» INFORMATION PROVIDED

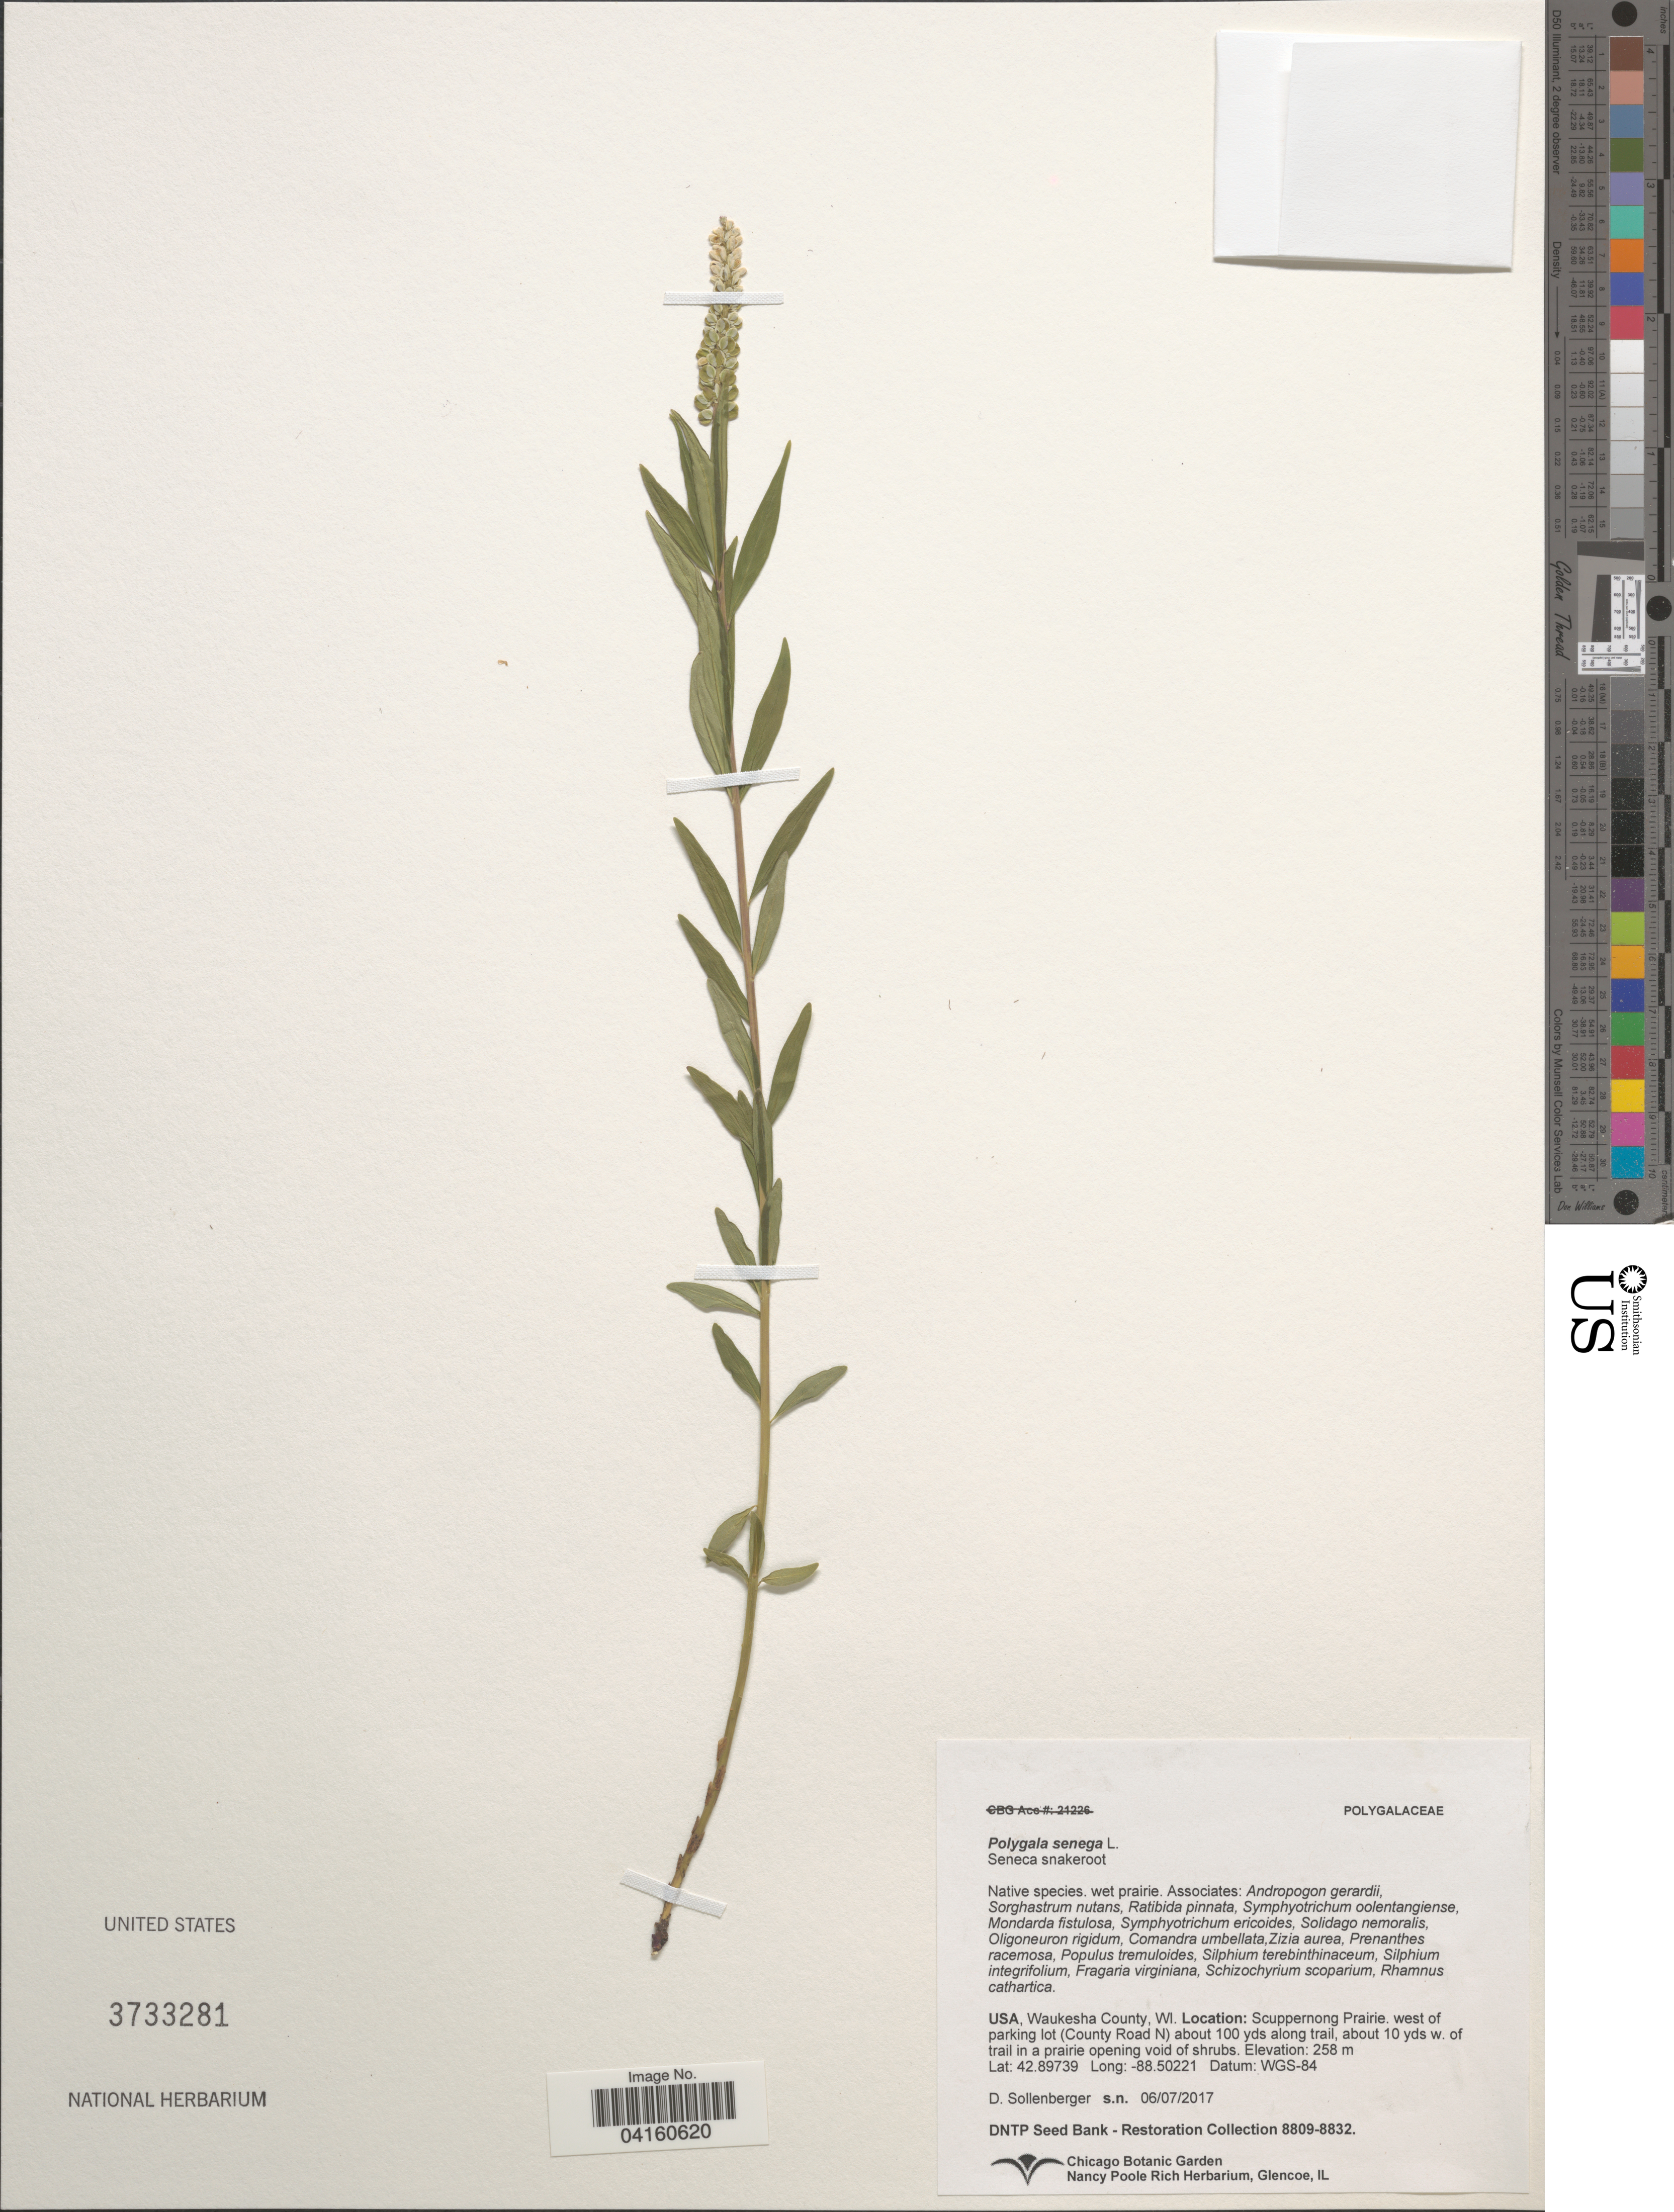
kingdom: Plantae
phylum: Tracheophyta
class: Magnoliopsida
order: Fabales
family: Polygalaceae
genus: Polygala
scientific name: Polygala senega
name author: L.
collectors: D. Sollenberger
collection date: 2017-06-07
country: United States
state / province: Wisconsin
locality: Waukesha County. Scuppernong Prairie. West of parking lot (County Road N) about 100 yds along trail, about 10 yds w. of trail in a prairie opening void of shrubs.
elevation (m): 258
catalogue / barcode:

» EXERCISE OBJECTIVE
Copy out every line of the listing above word for word, leaving out the picture.

» EXERCISE OUTPUT
kingdom: Plantae
phylum: Tracheophyta
class: Magnoliopsida
order: Fabales
family: Polygalaceae
genus: Polygala
scientific name: Polygala senega
name author: L.
collectors: D. Sollenberger
collection date: 2017-06-07
country: United States
state / province: Wisconsin
locality: Waukesha County. Scuppernong Prairie. West of parking lot (County Road N) about 100 yds along trail, about 10 yds w. of trail in a prairie opening void of shrubs.
elevation (m): 258
catalogue / barcode:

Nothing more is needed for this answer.